Listen to this episode
Baloney.

The apt metaphor is the family farm. For the economy to work well, everyone needs to be employed doing useful things. If the fields are too wet to plow or plant, there is fence to fix and barns to raise. There are roads to grade or drain tile to be installed. Planning is important. Anticipating the weather. Prudence is important. You don't just open the doors in the morning and let everyone out and fend for themselves. All able hands employed makes for the most vigorous enterprise. Full employment is the only route to prosperity. Shiller raised this metaphor in a couple of his New York Times pieces.

No, I had no problem with Robert Shiller.

I had a problem with Eugene Fama

So did Peter Radford

At Real World Economic Review, under the title

The Fama Quasi-Nobel: posthumous award for EMH?
from Peter Radford

They’re kidding, right?

Nope. They mean it.

What’s really weird is that he splits the award with Robert Shiller and some guy called Hansen who is an econometrician and thus unintelligible and largely irrelevant to sensible discussion of the economy.

There are a few ways to deal with this.

Take One:

Fama was the guy who created the Efficient Markets Hypothesis (EMH). ... [T]his theory tells us that there is nothing an investor can do to outfox the market. [A]ll the information that is out there is incorporated in prices. Thus all those ads telling us about past performance and about clever investment strategies are simple hoaxes. The market is what it is, and neither you nor I can outwit it unless by dumb luck.

This interpretation of EMH means it is a ... solid, relevant and good piece of work. The problem is that it is built on ... the same quicksand as its companion theories that posit rational behavior. And because it can be reduced to ... “the market is what it is,” it has little value to anyone other than obscure finance theorists. ...

In a nutshell EMH is another example of the hermetically sealed reality-resistant thinking that dominates modern economics: ... only quirks or rotten stuff sit outside the pristine and pure wondrous working of the marketplace. Which is why theorists like Fama are so ideologically hell bent against anything that appears to intrude into their precious markets. Especially governments.

Take Two:

... [Robert] Shiller [on the other hand] has devoted much of his professional career to pointing out that people are a bit less – perhaps a lot less – than rational. At least in the meaning Fama has for rational.

... Shiller achieved notoriety for his study of real estate prices and noting the rise of the bubble that so famously burst a few years back.

Bubbles would suggest that markets are somewhat less than rational and are inclined to significant overshooting, undershooting, and other total misinterpretations of information. This is hardly efficient. Indeed, a quick look at Shiller’s work seems to imply that he has debunked EMH pretty well. Don’t forget that according to EMH a house priced $100 one day and $1,000,000 the next is entirely within the realm of rational experience. The difference simply reflects different information. ...

So the quasi-Nobel prize committee is backing both sides of a very important argument. One that has huge implications for ... bank regulation. Do we regulate banks because they are likely to get swept away by Shiller-like exuberance? Or do we leave well alone because [banks] are embedded in the smooth rational workings of the financial market place a la Fama?

Take Three:

This is what I call the “Krugman cop-out”.

- SUPPLIED DATA -

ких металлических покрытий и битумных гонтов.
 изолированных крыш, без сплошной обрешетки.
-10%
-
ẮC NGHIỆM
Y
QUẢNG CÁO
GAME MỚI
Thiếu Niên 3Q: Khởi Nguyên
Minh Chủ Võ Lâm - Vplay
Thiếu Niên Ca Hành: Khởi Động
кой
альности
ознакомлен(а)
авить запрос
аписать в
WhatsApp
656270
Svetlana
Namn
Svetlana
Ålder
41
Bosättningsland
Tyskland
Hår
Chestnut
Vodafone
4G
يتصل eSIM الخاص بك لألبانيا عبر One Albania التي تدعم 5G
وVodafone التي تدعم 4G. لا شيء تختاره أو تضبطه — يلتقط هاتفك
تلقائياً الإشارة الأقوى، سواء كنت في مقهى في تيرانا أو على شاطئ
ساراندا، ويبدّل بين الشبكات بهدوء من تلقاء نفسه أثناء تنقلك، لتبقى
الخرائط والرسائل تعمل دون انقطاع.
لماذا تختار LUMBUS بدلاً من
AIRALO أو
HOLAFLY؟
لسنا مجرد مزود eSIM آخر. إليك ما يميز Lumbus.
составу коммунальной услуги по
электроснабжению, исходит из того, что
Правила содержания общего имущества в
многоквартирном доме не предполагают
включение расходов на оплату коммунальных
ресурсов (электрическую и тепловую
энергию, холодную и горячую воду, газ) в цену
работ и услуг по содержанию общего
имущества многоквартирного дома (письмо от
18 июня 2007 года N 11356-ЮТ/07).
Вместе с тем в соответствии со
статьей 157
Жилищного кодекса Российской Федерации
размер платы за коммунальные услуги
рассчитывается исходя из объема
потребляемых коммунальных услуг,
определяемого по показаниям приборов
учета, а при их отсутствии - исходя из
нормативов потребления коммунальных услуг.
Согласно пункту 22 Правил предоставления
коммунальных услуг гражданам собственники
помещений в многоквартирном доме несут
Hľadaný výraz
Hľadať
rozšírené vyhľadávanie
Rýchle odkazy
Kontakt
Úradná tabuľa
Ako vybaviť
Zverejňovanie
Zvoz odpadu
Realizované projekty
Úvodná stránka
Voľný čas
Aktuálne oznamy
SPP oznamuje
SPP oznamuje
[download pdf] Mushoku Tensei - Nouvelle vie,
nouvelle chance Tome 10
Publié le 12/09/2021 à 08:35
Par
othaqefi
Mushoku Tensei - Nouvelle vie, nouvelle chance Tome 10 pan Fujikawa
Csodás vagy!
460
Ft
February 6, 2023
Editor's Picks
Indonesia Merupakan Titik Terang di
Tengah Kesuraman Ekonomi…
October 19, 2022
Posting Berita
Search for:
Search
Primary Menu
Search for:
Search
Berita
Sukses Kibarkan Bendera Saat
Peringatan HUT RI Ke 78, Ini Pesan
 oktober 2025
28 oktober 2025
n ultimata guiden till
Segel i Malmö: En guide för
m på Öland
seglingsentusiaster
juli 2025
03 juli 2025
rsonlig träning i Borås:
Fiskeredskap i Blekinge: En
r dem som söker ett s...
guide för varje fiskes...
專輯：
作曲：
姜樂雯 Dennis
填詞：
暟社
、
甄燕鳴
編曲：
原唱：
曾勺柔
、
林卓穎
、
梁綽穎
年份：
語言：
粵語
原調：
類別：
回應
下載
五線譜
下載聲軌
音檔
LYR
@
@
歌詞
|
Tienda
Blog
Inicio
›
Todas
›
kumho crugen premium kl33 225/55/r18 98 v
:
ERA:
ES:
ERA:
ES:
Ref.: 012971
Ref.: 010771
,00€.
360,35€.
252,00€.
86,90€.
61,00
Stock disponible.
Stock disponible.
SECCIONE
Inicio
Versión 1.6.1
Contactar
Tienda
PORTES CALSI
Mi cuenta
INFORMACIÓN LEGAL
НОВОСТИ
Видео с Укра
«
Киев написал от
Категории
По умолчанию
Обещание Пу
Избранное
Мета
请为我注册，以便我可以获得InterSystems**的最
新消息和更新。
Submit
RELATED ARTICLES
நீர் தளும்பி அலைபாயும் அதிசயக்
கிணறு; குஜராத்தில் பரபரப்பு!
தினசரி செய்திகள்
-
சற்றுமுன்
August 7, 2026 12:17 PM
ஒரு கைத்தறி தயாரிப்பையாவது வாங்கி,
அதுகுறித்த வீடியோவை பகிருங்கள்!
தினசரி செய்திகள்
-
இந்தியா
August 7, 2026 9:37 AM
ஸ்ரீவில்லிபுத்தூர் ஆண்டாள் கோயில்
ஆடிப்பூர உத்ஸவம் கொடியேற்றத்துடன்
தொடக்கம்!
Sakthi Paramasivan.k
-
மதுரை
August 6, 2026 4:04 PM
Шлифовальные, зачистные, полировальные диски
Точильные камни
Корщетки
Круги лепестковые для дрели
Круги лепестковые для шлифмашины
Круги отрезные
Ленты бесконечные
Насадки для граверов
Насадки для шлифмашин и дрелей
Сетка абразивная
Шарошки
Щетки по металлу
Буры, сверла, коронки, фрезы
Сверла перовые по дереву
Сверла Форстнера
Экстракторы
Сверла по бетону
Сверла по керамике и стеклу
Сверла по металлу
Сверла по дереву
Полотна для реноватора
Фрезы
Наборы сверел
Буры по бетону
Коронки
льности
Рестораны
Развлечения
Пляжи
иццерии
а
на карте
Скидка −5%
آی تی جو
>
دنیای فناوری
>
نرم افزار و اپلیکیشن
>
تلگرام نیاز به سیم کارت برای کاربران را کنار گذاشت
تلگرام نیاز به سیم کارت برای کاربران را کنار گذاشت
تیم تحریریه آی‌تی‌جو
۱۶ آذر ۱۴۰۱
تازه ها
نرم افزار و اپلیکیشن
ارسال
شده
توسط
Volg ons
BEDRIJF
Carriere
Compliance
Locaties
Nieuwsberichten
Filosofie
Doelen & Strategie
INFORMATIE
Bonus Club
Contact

- ACTIVITY 1 -
In the Fama prize commentary, why are ads touting past performance and clever investment strategies called simple hoaxes?
- ACTIVITY 2 -
In the Fama prize commentary, what jobs does the family-farm metaphor name for when the fields are too wet to plow or plant?

- WRITTEN REPLY 1 -
Under the Efficient Markets Hypothesis, all the information that is out there is already incorporated in prices. No investor can outfox or outwit the market unless by dumb luck.

- WRITTEN REPLY 2 -
- Fixing fence
- Raising barns
- Grading roads
- Installing drain tile